_What to produce_
Rewrite the lines of all the items below as a single numbered list, leaving out any blank lines.
· · · · · · ·
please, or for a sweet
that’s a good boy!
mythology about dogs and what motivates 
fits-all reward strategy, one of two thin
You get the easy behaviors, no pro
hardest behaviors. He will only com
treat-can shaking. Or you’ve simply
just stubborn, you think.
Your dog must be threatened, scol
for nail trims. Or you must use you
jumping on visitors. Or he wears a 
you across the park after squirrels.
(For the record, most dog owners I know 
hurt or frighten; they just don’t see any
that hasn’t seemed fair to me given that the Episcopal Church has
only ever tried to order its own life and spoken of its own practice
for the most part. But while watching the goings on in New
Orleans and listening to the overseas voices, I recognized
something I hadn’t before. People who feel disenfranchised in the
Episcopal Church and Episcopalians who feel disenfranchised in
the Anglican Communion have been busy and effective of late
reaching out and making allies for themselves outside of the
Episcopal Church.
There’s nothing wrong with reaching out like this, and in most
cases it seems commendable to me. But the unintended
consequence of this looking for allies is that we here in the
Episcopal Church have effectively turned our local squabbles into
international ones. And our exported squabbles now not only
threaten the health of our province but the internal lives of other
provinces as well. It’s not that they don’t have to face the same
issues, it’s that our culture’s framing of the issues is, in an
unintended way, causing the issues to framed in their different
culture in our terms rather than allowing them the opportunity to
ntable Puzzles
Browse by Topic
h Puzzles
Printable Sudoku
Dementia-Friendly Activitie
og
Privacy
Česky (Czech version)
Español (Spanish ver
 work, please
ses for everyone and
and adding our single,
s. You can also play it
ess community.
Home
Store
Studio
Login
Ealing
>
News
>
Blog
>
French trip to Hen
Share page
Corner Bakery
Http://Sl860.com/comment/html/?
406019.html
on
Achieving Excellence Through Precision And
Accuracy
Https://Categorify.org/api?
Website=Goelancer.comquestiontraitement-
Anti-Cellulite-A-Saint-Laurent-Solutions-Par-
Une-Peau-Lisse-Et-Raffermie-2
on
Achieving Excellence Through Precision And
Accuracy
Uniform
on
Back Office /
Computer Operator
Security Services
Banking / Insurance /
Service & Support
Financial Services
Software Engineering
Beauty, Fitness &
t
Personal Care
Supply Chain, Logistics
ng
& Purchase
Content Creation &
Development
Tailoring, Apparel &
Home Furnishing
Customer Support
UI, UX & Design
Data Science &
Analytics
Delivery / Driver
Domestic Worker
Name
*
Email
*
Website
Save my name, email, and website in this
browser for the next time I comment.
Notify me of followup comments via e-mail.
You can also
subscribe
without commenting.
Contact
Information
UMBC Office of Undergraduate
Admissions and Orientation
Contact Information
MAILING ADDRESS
· · · · · · ·
_Completed exercise_
1. please, or for a sweet
2. that’s a good boy!
3. mythology about dogs and what motivates 
4. fits-all reward strategy, one of two thin
5. You get the easy behaviors, no pro
6. hardest behaviors. He will only com
7. treat-can shaking. Or you’ve simply
8. just stubborn, you think.
9. Your dog must be threatened, scol
10. for nail trims. Or you must use you
11. jumping on visitors. Or he wears a 
12. you across the park after squirrels.
13. (For the record, most dog owners I know 
14. hurt or frighten; they just don’t see any
15. that hasn’t seemed fair to me given that the Episcopal Church has
16. only ever tried to order its own life and spoken of its own practice
17. for the most part. But while watching the goings on in New
18. Orleans and listening to the overseas voices, I recognized
19. something I hadn’t before. People who feel disenfranchised in the
20. Episcopal Church and Episcopalians who feel disenfranchised in
21. the Anglican Communion have been busy and effective of late
22. reaching out and making allies for themselves outside of the
23. Episcopal Church.
24. There’s nothing wrong with reaching out like this, and in most
25. cases it seems commendable to me. But the unintended
26. consequence of this looking for allies is that we here in the
27. Episcopal Church have effectively turned our local squabbles into
28. international ones. And our exported squabbles now not only
29. threaten the health of our province but the internal lives of other
30. provinces as well. It’s not that they don’t have to face the same
31. issues, it’s that our culture’s framing of the issues is, in an
32. unintended way, causing the issues to framed in their different
33. culture in our terms rather than allowing them the opportunity to
34. ntable Puzzles
35. Browse by Topic
36. h Puzzles
37. Printable Sudoku
38. Dementia-Friendly Activitie
39. og
40. Privacy
41. Česky (Czech version)
42. Español (Spanish ver
43.  work, please
44. ses for everyone and
45. and adding our single,
46. s. You can also play it
47. ess community.
48. Home
49. Store
50. Studio
51. Login
52. Ealing
53. >
54. News
55. >
56. Blog
57. >
58. French trip to Hen
59. Share page
60. Corner Bakery
61. Http://Sl860.com/comment/html/?
62. 406019.html
63. on
64. Achieving Excellence Through Precision And
65. Accuracy
66. Https://Categorify.org/api?
67. Website=Goelancer.comquestiontraitement-
68. Anti-Cellulite-A-Saint-Laurent-Solutions-Par-
69. Une-Peau-Lisse-Et-Raffermie-2
70. on
71. Achieving Excellence Through Precision And
72. Accuracy
73. Uniform
74. on
75. Back Office /
76. Computer Operator
77. Security Services
78. Banking / Insurance /
79. Service & Support
80. Financial Services
81. Software Engineering
82. Beauty, Fitness &
83. t
84. Personal Care
85. Supply Chain, Logistics
86. ng
87. & Purchase
88. Content Creation &
89. Development
90. Tailoring, Apparel &
91. Home Furnishing
92. Customer Support
93. UI, UX & Design
94. Data Science &
95. Analytics
96. Delivery / Driver
97. Domestic Worker
98. Name
99. *
100. Email
101. *
102. Website
103. Save my name, email, and website in this
104. browser for the next time I comment.
105. Notify me of followup comments via e-mail.
106. You can also
107. subscribe
108. without commenting.
109. Contact
110. Information
111. UMBC Office of Undergraduate
112. Admissions and Orientation
113. Contact Information
114. MAILING ADDRESS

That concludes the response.